Of pride, honor, service, and running

Thursday evening the house saw a rare simultaneous presence of my children and their summer break chums. Usually one or another is out and about slumbering over with a friend, or one is here for the night with their friend. Having all in the house at one time is rare.

The next day, Friday, my son and his friend joined me at the college in order to attend a presentation by the Mission Commander for the Pacific Partnership 2011, Captain Jesse Wilson, at the Media and Instructional Technology Center, College of Micronesia-FSM. Major General Lei-Ping Chang, commanding general of the 807th medical command, was also in attendance and spoke as well, along with the United States Ambassador to the FSM, Peter Prahar. After the presentation there was group photo opportunity in front of the Learning Resource Center.

Captain Wilson spoke of the importance of education in both nation building and in personal opportunities. He also noted that enlistment in the US military from the FSM is higher on a per capita basis than back in the United States. He noted their service with pride, including a member of Rodriguez family serving on the USS Cleveland - a native son. The medical team includes participants from many nations including Japan, Australia, Spain, and France among others. The 807th joined the crew of the USS Cleveland on this inter-branch, international joint mission.

Captain Wilson explained that the mission grew out of the 2004 tsunami in southeast Asia. International military search and rescue teams realized that they needed to practice their missions jointly before the disaster strikes. Captain Wilson quoted Kennedy from his state union address on January 11, 1962, when Kennedy said, "The time to repair the roof is when the sun is shining."

Should disaster ever strike the FSM, the various teams that have assembled this summer now know the lay of the land, have local contacts, and have practiced working together.

In an "and now for something completely different", my daughter in the states sent a package that arrived on Friday.

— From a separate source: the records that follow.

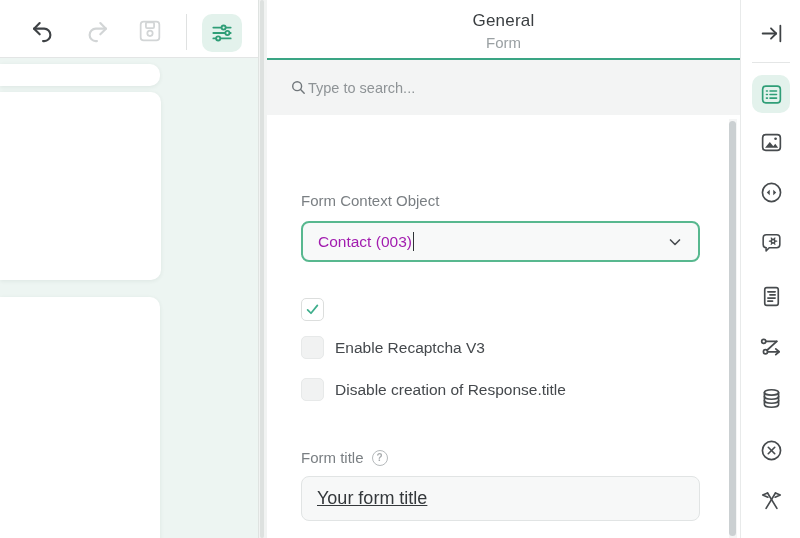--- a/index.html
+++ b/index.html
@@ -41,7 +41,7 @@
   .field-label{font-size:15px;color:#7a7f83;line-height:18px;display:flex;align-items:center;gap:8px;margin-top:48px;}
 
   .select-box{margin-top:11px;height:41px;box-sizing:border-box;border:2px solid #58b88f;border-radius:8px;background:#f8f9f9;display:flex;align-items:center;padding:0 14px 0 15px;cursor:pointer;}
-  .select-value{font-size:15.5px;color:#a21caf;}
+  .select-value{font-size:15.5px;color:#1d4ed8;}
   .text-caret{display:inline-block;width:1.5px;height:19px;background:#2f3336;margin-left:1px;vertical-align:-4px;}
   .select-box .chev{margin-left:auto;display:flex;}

In the box was a Ghana Barbie doll which now adorns my desk. Been a long time since Peace Corps Ghana, but that too is part of who I am today. When I left for Ghana in 1984 I recall being concerned that Ghana would change me. I do not now know why I was concerned, but I was uncomfortable with the thought of change in who I am.

Although I did not recognize it at the time, I was changed by the end of my first week in Ghana. A violently painful bout of antibiotic resistant shigella dysentery had altered my personal world view. I lost on the order of 18 pounds in something like two days. Some of the other volunteers were sure I was going to be a medevac and unlikely to be seen in Ghana again. They were surprised when I showed up - thinner and much lighter - at village based training in Akrofufu. I served the full two years in Ghana, ignoring as minor inconveniences other lesser dysenteries such as giardia.

Saturday morning the Island Food Community of Pohnpei held their annual fun run.Captain Wilson and members of his team joined the fun run along with students from the Upward Bound program here on Pohnpei. Getting to run with a US Navy Commodore was a real privilege and honor. Not something I get to do. Not something most jogglers probably ever get to do!

I know I teach because I do not know how to not teach. On the uphill up the former one-way to Spanish Wall ball field a runner had dropped to a walk. As I came up on the runner I noted, "Hills are friends." He apparently thought I said something to the effect that getting up hills one sometimes needs help from friends. I explained saying that downhill anyone can run full out, the uphill is where a runner attacks and gains the advantage. The hill is a friend. Hills are friends. Make friends with your hills in life. They are what make you stronger.

My son did very well, trailing me by only a few minutes. Below he has just passed a good friend, Vice President for Administration at the college Joe Habuchmai.

My son ran with his friend - the are both strong 5k runners given their age and that they are not in a formal training program. I try not to push. At best I lead by example, at least as good an example as I can set. I run. I try to eat as healthy as island life and income seem to permit.

I passed the finish line at 29:50, but that was a 30:29 by the time I had done a lap of the Palm Terrace parking lot.  My son and his friend finished in about 40 minutes. I am proud of them for their effort.